S1P3 regulates microglial M1 polarization in the brain of tMCAO-challenged mouse
S1P3 activity in ischemic brain was linked with activation of ERK1/2, p38 MAPK, and Akt effector pathways
In the current study, we identified S1P3 as another S1P receptor subtype that triggers pathogenesis in transient focal cerebral ischemia along with mechanistic features, particularly in terms of microglial biology, and the effector signaling pathways after S1P3 activation. Suppression of S1P3 activity after tMCAO by its specific antagonist results in attenuation of brain damages. The pathogenic roles of S1P3 in the ischemic brain are closely associated with microglial activation, involving an increased number of activated microglia, morphological transformation into amoeboid shape, and microglial proliferation. In addition, S1P3 regulates M1 microglial polarization, but not M2 polarization, in the ischemic brain because inhibiting S1P3 after tMCAO weakened the characteristics of M1 polarization without any influence on the M2 markers. These biological roles were further supported in vitro using LPS-stimulated primary microglia.
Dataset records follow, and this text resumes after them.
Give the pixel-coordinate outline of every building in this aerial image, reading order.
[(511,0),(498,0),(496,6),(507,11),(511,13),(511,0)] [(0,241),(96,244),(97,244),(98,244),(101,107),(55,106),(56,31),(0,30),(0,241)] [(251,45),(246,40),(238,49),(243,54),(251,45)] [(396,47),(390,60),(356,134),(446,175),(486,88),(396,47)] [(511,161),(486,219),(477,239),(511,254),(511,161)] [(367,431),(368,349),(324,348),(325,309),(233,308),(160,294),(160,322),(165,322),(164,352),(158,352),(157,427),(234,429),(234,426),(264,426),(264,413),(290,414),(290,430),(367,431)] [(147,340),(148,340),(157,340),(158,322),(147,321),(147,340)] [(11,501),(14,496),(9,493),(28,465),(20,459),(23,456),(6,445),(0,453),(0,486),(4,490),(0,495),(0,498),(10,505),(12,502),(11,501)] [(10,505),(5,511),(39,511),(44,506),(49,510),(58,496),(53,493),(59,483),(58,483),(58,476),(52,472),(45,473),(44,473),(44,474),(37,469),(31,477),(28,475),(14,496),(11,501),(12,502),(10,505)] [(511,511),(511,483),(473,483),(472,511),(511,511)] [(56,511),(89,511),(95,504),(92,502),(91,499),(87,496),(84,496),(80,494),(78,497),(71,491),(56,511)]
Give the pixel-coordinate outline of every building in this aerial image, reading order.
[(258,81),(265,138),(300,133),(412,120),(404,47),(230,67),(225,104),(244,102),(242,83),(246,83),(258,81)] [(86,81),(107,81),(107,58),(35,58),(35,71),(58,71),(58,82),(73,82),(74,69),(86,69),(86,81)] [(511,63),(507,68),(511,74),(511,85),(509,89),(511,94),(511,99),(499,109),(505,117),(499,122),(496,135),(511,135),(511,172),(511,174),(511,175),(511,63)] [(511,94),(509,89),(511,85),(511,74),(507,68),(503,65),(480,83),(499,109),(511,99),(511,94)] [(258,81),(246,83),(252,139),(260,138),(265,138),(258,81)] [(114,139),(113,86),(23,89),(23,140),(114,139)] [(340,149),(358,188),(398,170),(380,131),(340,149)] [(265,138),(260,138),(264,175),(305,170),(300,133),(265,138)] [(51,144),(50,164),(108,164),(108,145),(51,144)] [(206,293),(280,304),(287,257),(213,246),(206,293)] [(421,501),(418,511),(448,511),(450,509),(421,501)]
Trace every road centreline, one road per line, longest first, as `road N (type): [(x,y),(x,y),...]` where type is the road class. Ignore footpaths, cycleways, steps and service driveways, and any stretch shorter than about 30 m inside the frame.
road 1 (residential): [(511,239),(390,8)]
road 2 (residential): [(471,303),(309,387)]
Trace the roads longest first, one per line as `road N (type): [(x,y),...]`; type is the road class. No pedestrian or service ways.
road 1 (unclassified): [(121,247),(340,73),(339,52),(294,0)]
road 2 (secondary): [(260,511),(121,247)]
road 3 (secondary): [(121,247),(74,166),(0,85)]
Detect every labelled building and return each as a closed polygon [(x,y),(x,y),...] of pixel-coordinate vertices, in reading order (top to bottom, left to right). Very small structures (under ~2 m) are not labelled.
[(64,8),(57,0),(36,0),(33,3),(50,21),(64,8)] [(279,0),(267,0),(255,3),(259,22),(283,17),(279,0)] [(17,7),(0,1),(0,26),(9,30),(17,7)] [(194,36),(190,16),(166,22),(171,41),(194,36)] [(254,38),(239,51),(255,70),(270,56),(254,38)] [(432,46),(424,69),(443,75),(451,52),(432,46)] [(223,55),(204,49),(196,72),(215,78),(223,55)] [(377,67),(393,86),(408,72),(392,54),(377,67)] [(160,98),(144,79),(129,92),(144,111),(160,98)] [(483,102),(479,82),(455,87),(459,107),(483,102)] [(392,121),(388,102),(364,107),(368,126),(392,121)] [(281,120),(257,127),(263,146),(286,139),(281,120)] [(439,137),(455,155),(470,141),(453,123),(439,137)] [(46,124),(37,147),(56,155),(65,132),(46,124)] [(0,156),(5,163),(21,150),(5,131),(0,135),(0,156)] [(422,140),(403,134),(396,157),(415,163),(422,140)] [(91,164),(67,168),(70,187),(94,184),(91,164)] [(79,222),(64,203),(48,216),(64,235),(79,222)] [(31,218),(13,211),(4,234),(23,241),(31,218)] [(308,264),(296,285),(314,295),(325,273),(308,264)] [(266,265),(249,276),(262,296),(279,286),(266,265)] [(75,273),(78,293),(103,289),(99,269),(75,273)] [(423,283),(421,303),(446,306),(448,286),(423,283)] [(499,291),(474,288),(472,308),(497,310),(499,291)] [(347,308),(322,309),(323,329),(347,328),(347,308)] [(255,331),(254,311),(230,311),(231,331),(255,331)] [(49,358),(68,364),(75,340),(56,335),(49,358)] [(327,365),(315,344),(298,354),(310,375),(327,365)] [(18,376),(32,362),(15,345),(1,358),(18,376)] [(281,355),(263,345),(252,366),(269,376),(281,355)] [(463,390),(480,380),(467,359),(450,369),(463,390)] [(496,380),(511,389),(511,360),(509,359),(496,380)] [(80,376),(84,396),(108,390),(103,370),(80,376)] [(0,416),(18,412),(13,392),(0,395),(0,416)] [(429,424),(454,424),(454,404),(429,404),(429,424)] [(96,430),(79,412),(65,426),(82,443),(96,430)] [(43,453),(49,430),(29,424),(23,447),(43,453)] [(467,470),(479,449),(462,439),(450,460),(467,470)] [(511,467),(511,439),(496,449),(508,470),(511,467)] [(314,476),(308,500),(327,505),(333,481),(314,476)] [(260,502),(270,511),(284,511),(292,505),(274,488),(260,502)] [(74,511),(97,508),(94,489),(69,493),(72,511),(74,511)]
Finally, PI3K/Akt, ERK1/2 MAPK, and p38 MAPK pathways were identified as effector pathways after S1P3 activation in the ischemic brain.
The use of receptor-mediated S1P signaling has been assumed as a possible therapeutic strategy to overcome cerebral ischemia because FTY720, which is a non-selective modulator of 4 of 5 S1P receptors after being phosphorylated, exerts neuroprotective effects in rodent models [3, 4, 5, 6, 7, 8]. Currently, FTY720 is under clinical trial for the treatment of acute stroke [10, 11], and another trial for acute ischemic stroke is underway to determine its clinical efficacy in combination with a thrombolytic therapy, alteplase . Despite these successful efforts, until recently, which S1P receptor subtypes are actual mediators for FTY720’s efficacy has remained uncertain. Our previous report proposed the first possibility for this, demonstrating S1P1 as a pathogenic factor in focal cerebral ischemia using a mouse model for transient focal cerebral ischemia . The current study identified S1P3 as an additional S1P receptor subtype to mediate brain injury in cerebral ischemia. Notably, it has been discovered that FTY720-phosphate acts as a functional antagonist for S1P1 [15, 16] and possibly for S1P3. Even with no direct evidence for the latter, a few findings indicate that FTY720-phosphate antagonizes S1P3 signaling. Either FTY720-phosphate or TY-52156 (a selective S1P3 antagonist) reduced p-selectin production and leucocyte rolling via S1P-S1P3 signaling axis, which was reaffirmed in S1P3 knockouts . FTY720-phosphate was also reported to antagonize Gq-mediated signaling pathway under S1P3 activation . Considering the inhibitory roles of FTY720-phosphate for S1P1 and S1P3, our previous and current in vivo findings strongly indicate that the reported FTY720’s efficacy in cerebral ischemia may be through suppressing at least the S1P1 and S1P3 activities. Besides FTY720-relevant target receptors, S1P2 was also identified to mediate brain injury in cerebral ischemia through the disruption of vascular integrity in the ischemic brain , even though it is not a target for FTY720-phosphate. Therefore, three subtypes of S1P receptors have been identified as pathogenic factors for cerebral ischemia. However, it is still unclear whether the mediation of the brain injury in the cerebral ischemia differs among the receptor subtypes and whether additional S1P receptor subtypes participate, such as S1P4 or S1P5.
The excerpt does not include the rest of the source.